La decisione della Sardegna arriva in risposta alla riclassificazione dell’Aifa di ottobre, che ha visto il passaggio del farmaco dalla categoria “A” alla “C”, escludendolo così dalla lista dei farmaci forniti dal sistema sanitario nazionale.
Questa iniziativa è stata formalizzata attraverso un emendamento presentato dalla Giunta Regionale in occasione della variazione di bilancio, prevedendo un investimento di 400mila euro, suddivisi in 50mila euro per il 2023 e 350mila euro per il 2024.
Carlo Doria, Assessore Regionale della Sanità, ha sottolineato l’importanza del provvedimento, ribadendo il concetto che l’ipoglicemia severa è una complicanza acuta molto seria per chi soffre di diabete di tipo 1, soprattutto nei bambini. Il glucagone in spray nasale, un’alternativa alla forma iniettabile, è stato approvato dall’Aifa nel 2021 come farmaco di classe A, a carico del sistema sanitario nazionale. Tuttavia, le recenti vicende legate alla cessione del brevetto hanno portato alla sua riclassificazione, creando difficoltà per i pazienti e le loro famiglie, che in Sardegna sono numerose.

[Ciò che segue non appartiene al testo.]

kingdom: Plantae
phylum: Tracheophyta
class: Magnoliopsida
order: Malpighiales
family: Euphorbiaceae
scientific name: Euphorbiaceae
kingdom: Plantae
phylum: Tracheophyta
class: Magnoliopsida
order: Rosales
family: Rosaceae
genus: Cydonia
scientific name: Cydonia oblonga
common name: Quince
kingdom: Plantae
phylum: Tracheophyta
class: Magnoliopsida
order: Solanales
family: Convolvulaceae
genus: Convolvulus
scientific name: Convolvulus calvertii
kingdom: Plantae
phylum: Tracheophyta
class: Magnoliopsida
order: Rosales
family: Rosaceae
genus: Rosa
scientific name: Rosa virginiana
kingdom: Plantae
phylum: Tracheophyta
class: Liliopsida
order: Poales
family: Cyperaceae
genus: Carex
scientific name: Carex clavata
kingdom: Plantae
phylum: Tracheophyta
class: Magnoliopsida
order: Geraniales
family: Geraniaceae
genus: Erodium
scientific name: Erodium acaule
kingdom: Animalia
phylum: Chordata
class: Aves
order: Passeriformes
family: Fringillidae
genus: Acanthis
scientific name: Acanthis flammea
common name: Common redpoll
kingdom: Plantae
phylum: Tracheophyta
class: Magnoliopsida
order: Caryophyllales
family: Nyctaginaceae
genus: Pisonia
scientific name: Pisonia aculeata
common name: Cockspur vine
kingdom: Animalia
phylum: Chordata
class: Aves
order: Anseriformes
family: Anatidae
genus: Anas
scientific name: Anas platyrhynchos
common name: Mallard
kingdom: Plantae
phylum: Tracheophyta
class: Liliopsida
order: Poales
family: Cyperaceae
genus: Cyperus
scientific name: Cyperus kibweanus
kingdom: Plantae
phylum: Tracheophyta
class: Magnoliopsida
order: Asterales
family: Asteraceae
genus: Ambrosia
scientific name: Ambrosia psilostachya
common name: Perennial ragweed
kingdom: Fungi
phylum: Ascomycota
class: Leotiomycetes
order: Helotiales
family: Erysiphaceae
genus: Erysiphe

L’Assessore ha poi aggiunto che il farmaco è una soluzione efficace e semplice per affrontare rapidamente le ipoglicemie severe. La sua forma spray facilita notevolmente l’uso, specialmente nei bambini, sia da parte dei familiari che del personale scolastico. Pertanto, in attesa di un nuovo accordo tra l’Aifa e il nuovo titolare del brevetto, abbiamo deciso di agire direttamente per salvaguardare la salute di migliaia di famiglie sarde.